Project partners will collect and compare standardised gender-related data from all participating institutions. Based on the analysis of long-term data, scientists can identify trends towards equality or inequality and define specific targets to improve the situation. The goal is the introduction and implementation of Gender Equality Plans in each of the partner institution, according to Dr. Iris Werner, the equal opportunity officer at the Kiel University. She adds that these plans play an important role in committing institutions to long-term approaches, realistic targets and concrete measures, which eventually lead to the necessary structural changes. 

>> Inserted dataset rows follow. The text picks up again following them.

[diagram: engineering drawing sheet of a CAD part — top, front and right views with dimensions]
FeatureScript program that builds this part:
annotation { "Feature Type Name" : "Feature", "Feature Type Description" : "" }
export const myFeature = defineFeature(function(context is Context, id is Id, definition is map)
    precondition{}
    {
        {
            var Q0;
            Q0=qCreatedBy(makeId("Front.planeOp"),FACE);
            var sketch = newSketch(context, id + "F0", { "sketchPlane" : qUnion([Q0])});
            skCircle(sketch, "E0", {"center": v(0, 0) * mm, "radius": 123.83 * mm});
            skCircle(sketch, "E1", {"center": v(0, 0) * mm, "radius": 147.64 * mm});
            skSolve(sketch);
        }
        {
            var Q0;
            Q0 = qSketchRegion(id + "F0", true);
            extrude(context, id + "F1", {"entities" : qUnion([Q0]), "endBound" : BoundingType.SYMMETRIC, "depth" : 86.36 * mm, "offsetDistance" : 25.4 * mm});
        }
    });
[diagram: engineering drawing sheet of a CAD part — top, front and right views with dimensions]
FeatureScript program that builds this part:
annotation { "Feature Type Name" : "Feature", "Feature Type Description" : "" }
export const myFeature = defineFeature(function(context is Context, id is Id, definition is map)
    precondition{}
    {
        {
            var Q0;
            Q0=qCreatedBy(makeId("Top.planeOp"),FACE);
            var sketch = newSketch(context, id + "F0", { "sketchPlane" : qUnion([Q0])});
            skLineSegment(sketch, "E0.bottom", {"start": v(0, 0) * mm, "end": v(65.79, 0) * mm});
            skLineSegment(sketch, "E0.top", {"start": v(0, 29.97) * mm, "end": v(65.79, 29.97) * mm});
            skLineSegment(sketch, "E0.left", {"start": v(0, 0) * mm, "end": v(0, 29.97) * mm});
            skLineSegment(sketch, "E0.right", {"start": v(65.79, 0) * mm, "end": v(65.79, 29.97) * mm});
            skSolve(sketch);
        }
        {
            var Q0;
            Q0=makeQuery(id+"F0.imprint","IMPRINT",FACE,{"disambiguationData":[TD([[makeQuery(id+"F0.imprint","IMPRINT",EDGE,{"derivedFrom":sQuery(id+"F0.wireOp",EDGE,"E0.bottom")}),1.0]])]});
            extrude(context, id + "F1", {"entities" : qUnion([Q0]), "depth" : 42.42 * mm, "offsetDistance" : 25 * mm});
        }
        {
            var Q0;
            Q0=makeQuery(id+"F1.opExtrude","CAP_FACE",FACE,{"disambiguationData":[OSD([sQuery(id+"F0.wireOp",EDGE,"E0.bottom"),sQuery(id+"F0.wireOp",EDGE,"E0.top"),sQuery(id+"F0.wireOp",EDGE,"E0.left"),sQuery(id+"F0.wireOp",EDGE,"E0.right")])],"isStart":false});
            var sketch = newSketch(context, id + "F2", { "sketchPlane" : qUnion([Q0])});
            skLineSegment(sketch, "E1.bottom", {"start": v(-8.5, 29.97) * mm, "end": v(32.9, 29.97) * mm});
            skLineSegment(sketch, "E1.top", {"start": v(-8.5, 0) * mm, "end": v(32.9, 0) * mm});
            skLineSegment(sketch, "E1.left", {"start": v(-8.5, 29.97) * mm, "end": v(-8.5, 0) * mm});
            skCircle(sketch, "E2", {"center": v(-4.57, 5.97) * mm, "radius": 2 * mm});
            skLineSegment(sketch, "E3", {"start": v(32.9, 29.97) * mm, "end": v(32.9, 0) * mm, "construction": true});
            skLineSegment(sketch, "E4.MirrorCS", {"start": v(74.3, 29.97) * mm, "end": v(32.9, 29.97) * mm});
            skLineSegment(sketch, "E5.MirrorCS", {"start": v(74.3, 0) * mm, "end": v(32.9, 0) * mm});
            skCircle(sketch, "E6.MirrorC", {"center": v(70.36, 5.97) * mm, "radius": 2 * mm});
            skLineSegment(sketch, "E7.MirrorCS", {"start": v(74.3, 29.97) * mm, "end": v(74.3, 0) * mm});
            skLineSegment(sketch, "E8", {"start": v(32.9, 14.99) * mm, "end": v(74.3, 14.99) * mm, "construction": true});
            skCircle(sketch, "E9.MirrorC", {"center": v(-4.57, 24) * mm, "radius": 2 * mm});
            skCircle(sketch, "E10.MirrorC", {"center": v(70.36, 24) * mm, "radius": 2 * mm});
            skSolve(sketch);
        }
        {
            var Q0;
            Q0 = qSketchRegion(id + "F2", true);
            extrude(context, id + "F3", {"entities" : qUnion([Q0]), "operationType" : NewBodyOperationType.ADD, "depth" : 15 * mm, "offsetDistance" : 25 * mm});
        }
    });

Integrating the Gender Dimension

Baltic Gender will establish practical schemes to promote gender equality in the partner institutions. These include establishment of grass-root networks, gender focused training and mentoring schemes, family-friendly policies and gender-sensitive teaching methods. The project will also explore new ways of integrating the gender dimension in each step of the research process. All involved in research are sensitised on gender equality themes and those themes are firmly anchored in university education as well. In order to achieve students, PhD’s and established scientist need to be engaged, as Prof. Joanna Waniek, a physical oceanographer and equal opportunity officer at the Leibniz Institute for Baltic Sea Research Warnemünde, explains.

The recommendations and results of the project will be delivered in brochures, blogs and guidelines aiming at a broader public. Other research disciplines across the EU should be able to benefit from the work accomplished.